The study demonstrates that brief, temporally controlled Wnt signaling modulation in self-assembled 3D hPSC aggregates yields heart organoids that closely recapitulate human fetal cardiac development at transcriptomic, structural, cellular, and functional levels. Inclusion of epicardial, endocardial, endothelial, and fibroblast populations, appropriate spatial organization, and formation of interconnected endocardium-lined chambers address limitations of prior 2D and engineered 3D models. The similarity of hHOs to fetal heart transcriptomes emphasizes their developmental relevance, while functional readouts (MEA, Ca2+ imaging, OCT) confirm physiological activity. Adding BMP4/Activin A enhances vascularization and chamber connectivity, suggesting synergy with small-molecule Wnt modulation and closer mimicry of in vivo morphogen gradients. The model’s ability to reproduce hallmarks of pregestational diabetes-induced CHD (growth abnormalities, arrhythmia, metabolic reprogramming, structural defects) underscores its utility for studying congenital heart disease mechanisms and could enable high-content drug screening and therapeutic discovery. Together, these findings advance human cardiac organoid technology toward more faithful developmental and disease modeling.

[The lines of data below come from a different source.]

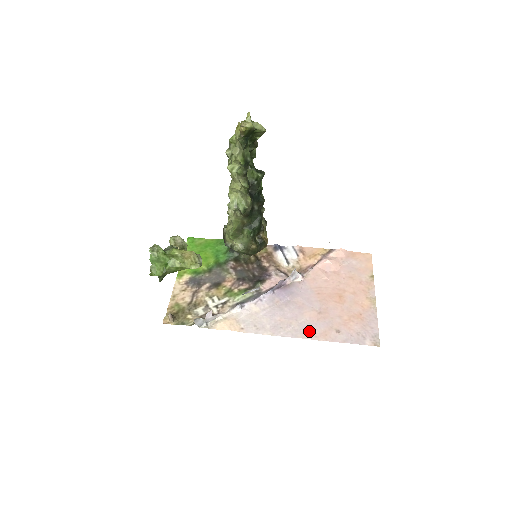
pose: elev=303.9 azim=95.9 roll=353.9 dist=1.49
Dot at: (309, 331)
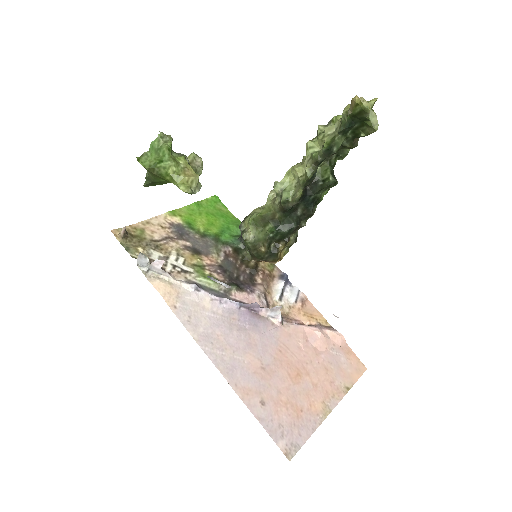
Dot at: (235, 373)
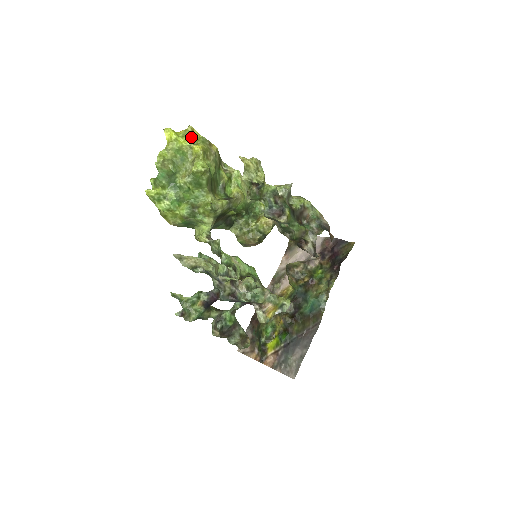
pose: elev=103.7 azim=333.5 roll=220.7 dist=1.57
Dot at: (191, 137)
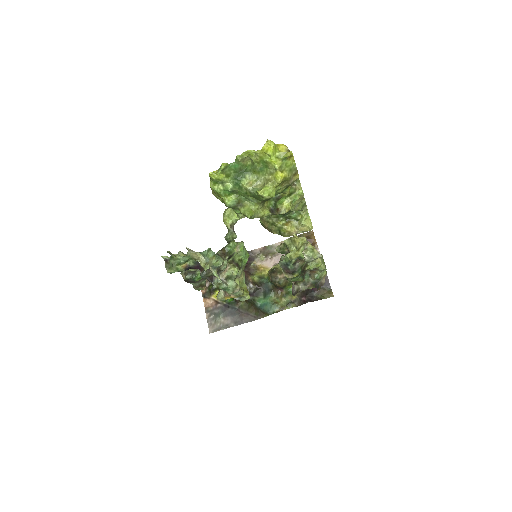
Dot at: (284, 160)
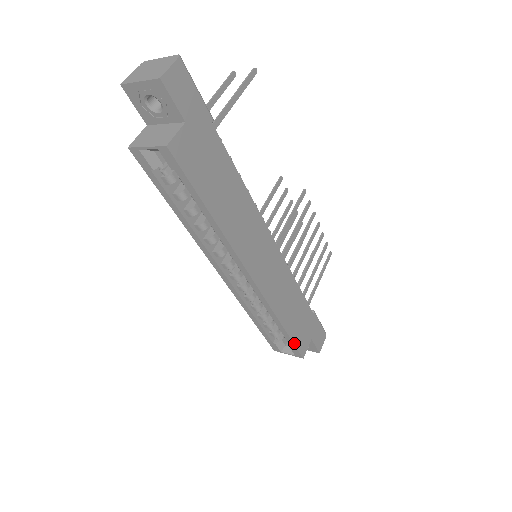
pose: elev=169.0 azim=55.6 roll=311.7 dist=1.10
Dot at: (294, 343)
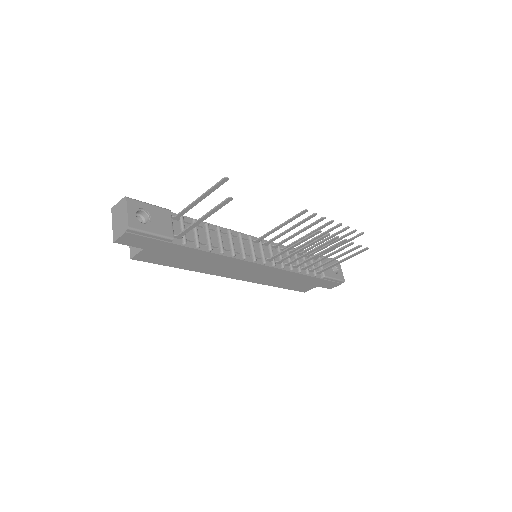
Dot at: (291, 289)
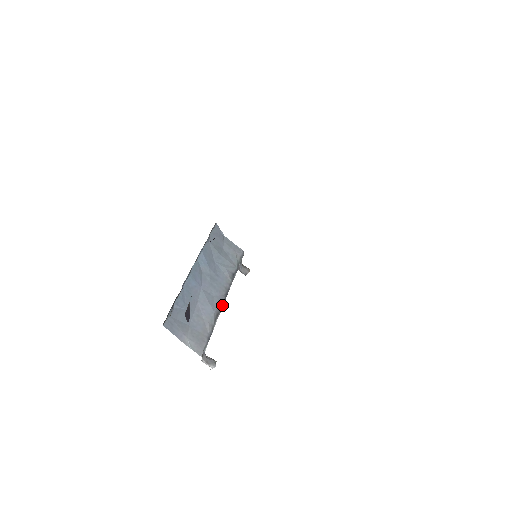
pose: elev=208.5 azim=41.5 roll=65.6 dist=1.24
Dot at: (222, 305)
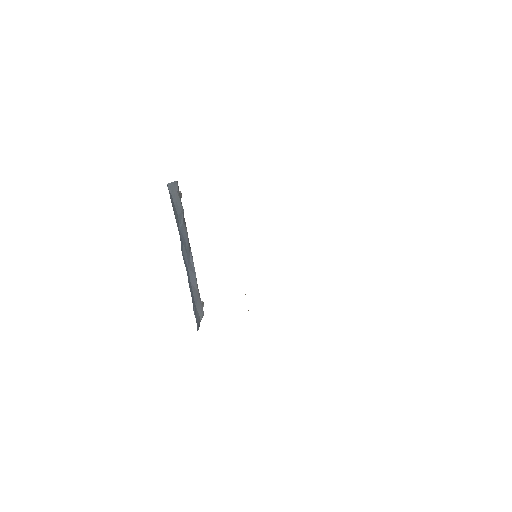
Dot at: occluded
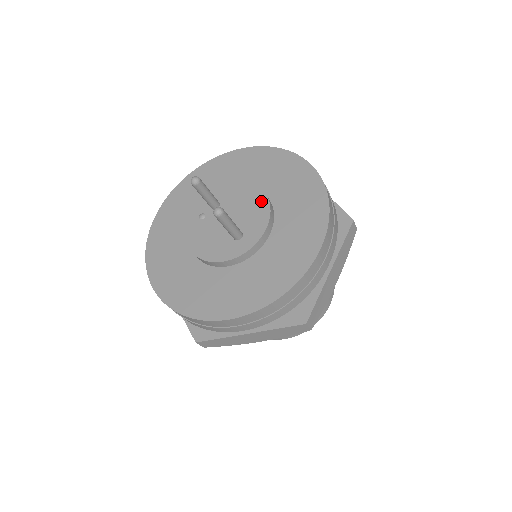
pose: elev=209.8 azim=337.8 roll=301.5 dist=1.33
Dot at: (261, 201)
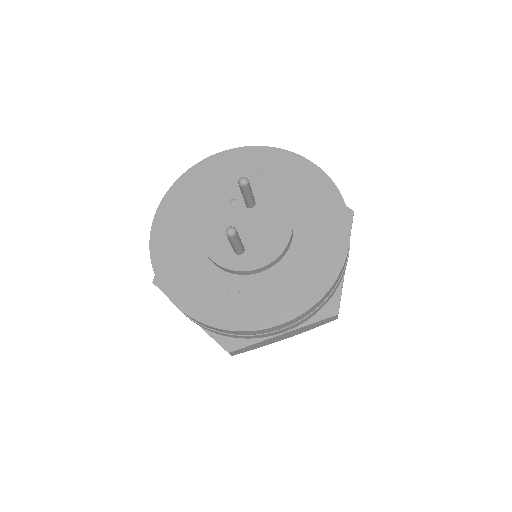
Dot at: (282, 239)
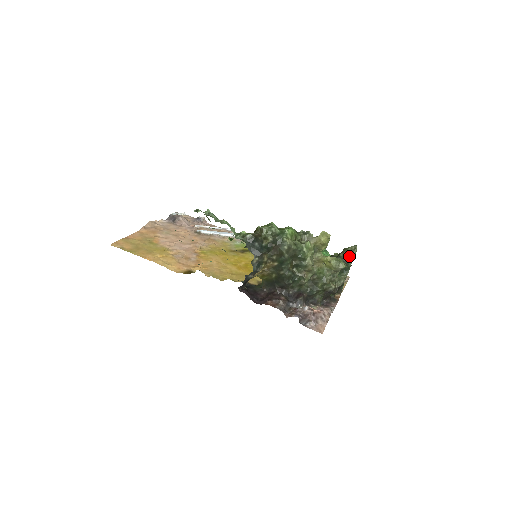
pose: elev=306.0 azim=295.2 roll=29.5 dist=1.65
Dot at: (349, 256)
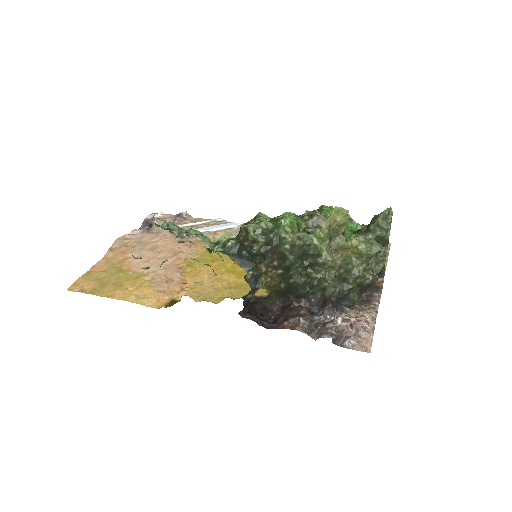
Dot at: (383, 226)
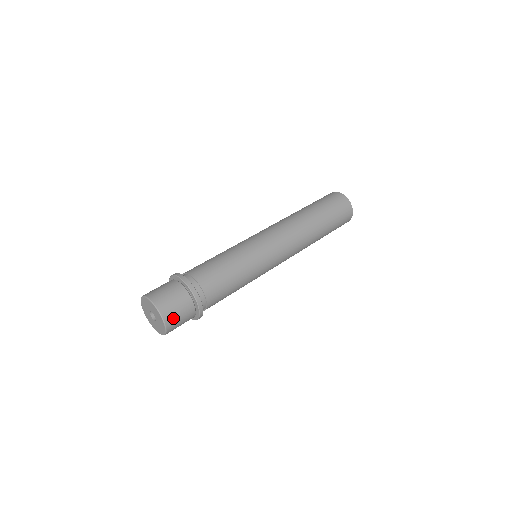
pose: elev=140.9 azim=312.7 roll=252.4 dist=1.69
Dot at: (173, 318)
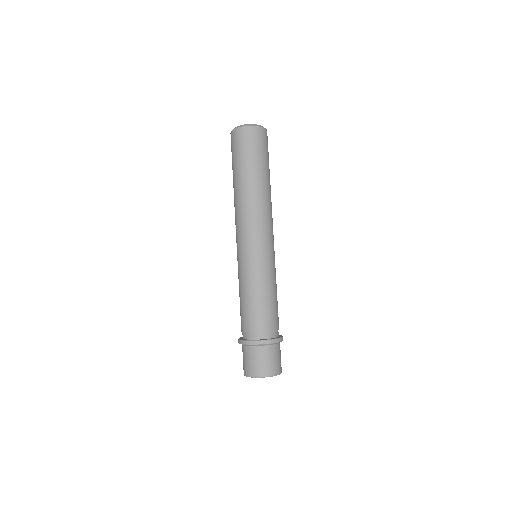
Dot at: (280, 365)
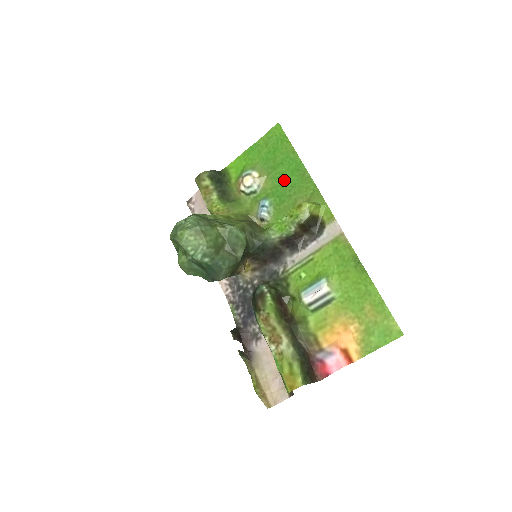
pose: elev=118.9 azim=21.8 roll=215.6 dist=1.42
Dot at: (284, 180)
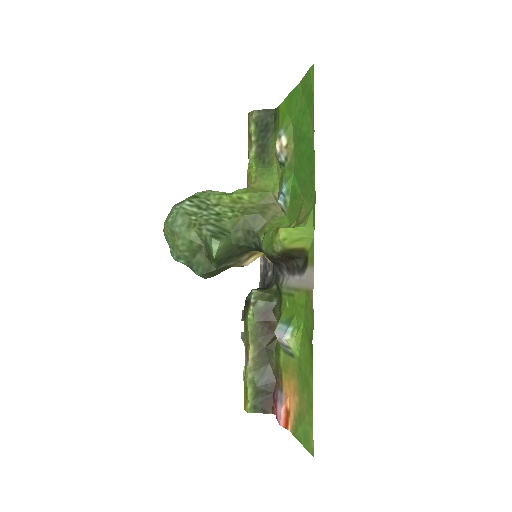
Dot at: (301, 166)
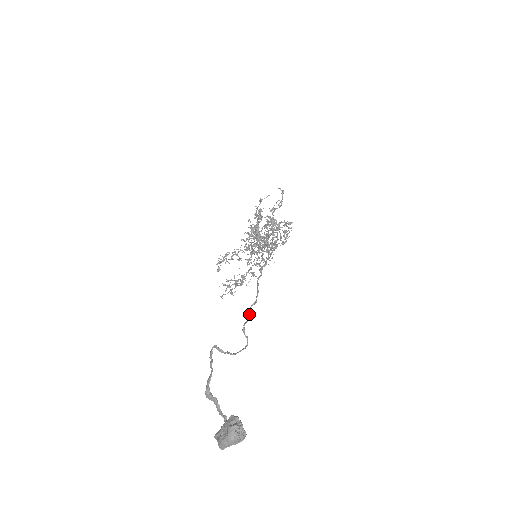
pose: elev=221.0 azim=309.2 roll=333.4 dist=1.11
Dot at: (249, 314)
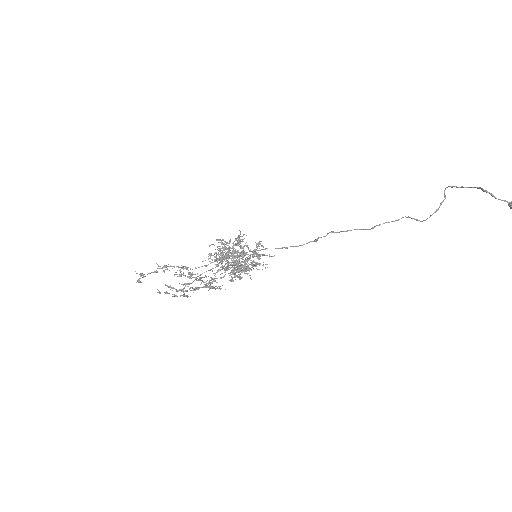
Dot at: occluded
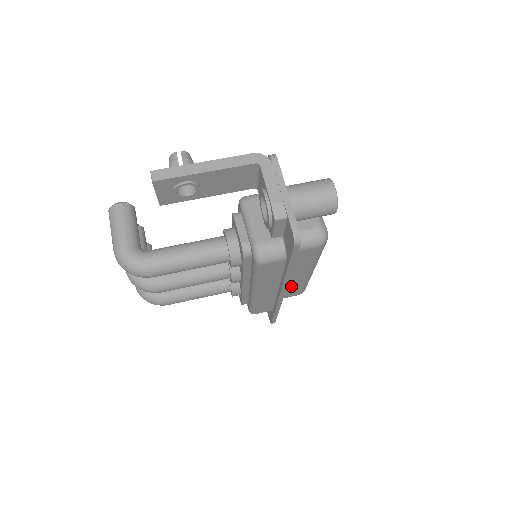
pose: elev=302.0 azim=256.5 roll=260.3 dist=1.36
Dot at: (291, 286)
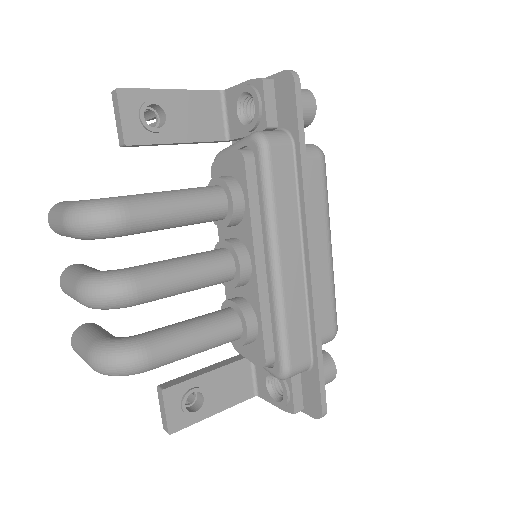
Dot at: (317, 290)
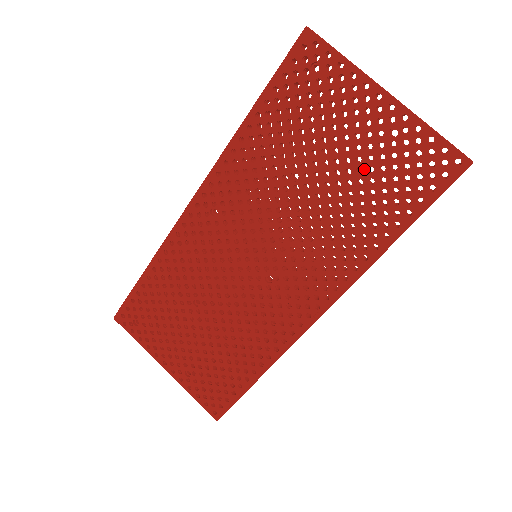
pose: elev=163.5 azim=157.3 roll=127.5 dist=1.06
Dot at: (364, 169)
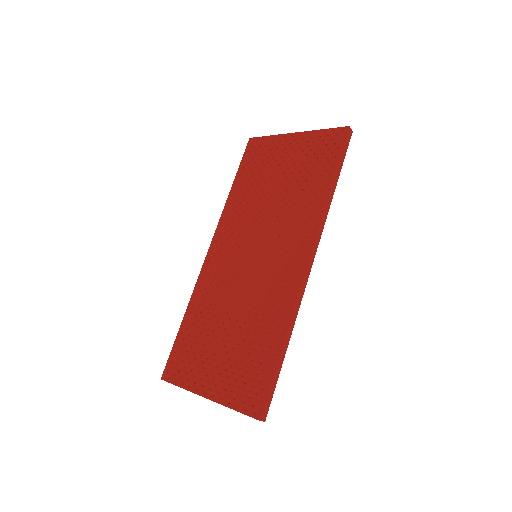
Dot at: (299, 166)
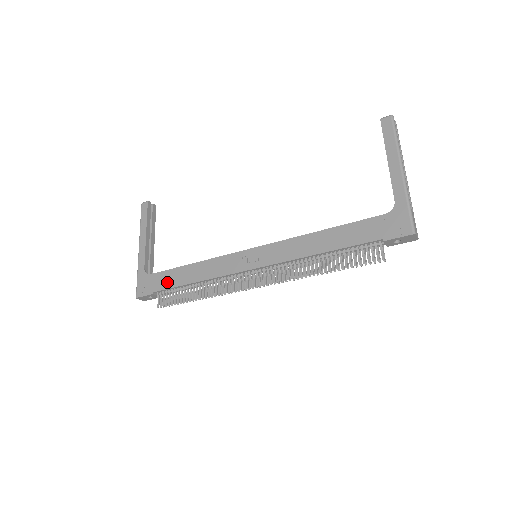
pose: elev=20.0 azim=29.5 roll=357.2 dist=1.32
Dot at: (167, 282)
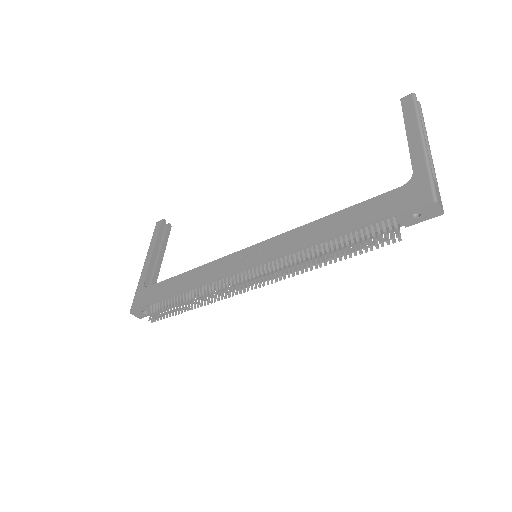
Dot at: (162, 292)
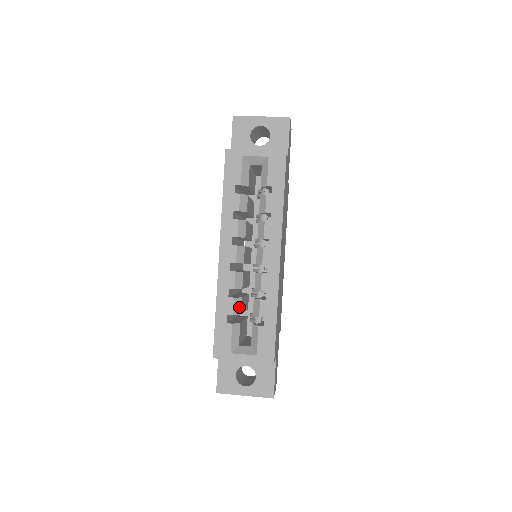
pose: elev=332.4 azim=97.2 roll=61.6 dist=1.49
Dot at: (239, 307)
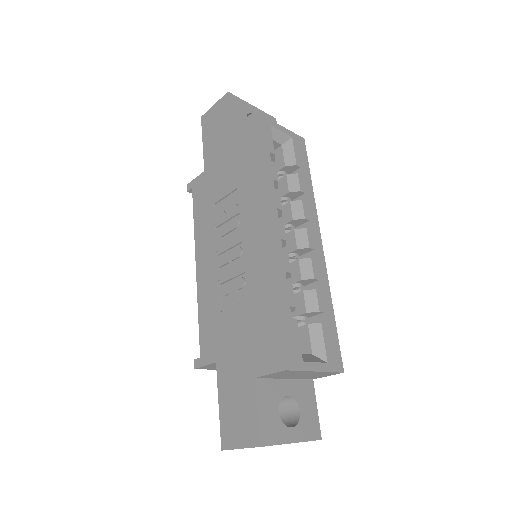
Dot at: occluded
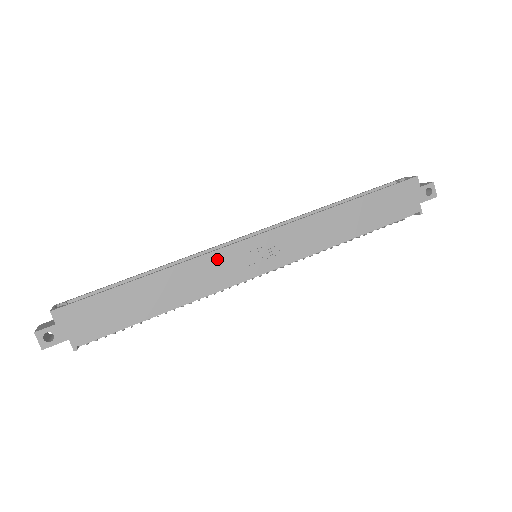
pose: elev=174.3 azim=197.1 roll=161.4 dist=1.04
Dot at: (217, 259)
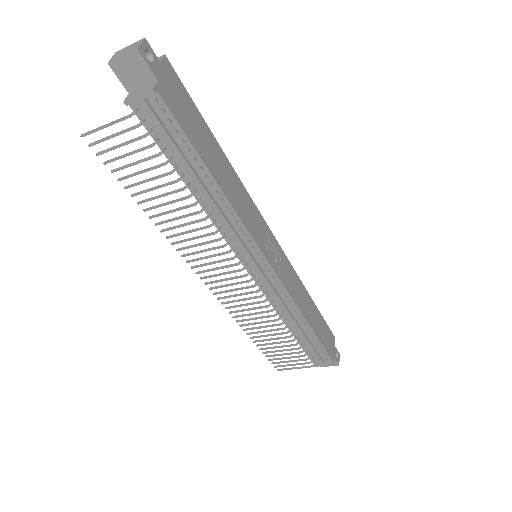
Dot at: (255, 212)
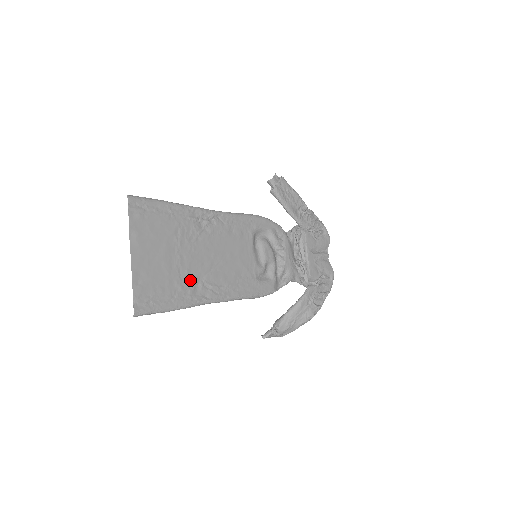
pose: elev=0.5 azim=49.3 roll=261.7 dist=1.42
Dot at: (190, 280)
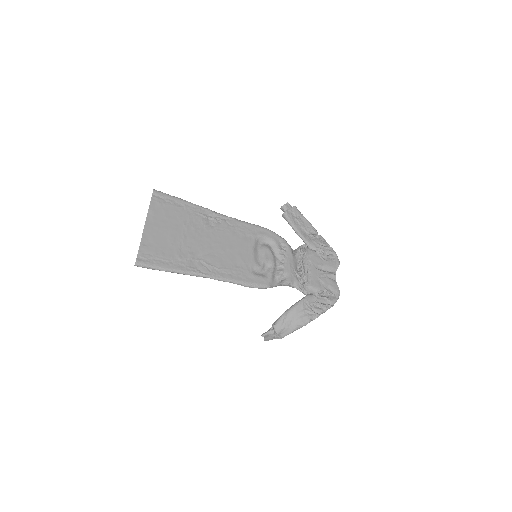
Dot at: (189, 254)
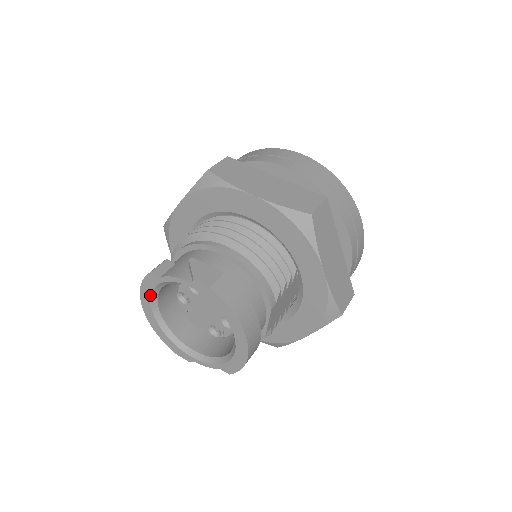
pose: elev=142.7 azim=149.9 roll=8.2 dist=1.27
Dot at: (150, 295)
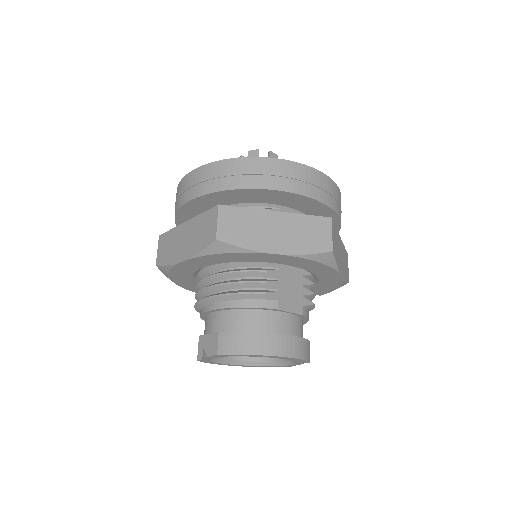
Dot at: (219, 363)
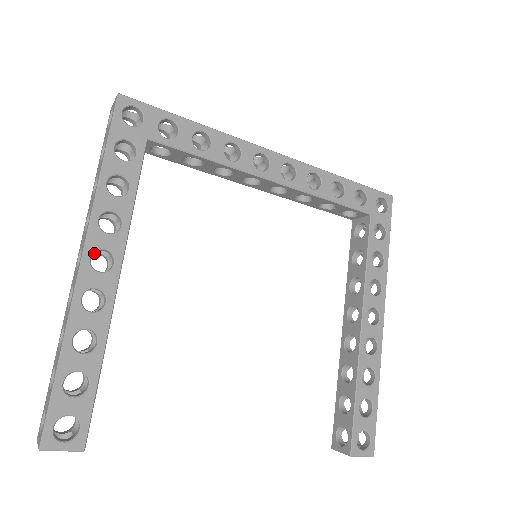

The authors present a defined, reproducible, and scalable protocol to generate self-assembling human heart organoids with multicellular complexity and fetal-like structural and functional features, including epicardium, endocardium, vasculature, and interconnected chambers with atrioventricular specification. Compared with monolayer differentiation, hHOs more closely resemble fetal heart transcriptomes and ECM composition. The platform models metabolic disease impacts on cardiac development, exemplified by pregestational diabetes-induced CHD phenotypes, highlighting potential applications in disease mechanism studies and therapeutic screening. Future work should enhance long-term developmental fidelity, improve anatomical and morphological realism, and establish functional, perfusable vascular networks to extend physiological relevance and enable modeling of coronary pathologies.

- Long-term culture can lead to deviation from normal developmental trajectories, reducing relevance with time. - Despite improved complexity, organoids still do not fully recapitulate human heart development compared with in vivo models (e.g., mouse), particularly regarding complete anatomical fidelity and maturation. - The vascular structures formed require further characterization to determine maturity, connectivity, and functional similarity to coronary vasculature; lack of a fully functional vascular network limits nutrient/waste exchange and organoid size. - Bulk RNA-seq and immunofluorescence may not fully capture cellular heterogeneity; single-cell and advanced 3D imaging are needed for deeper resolution.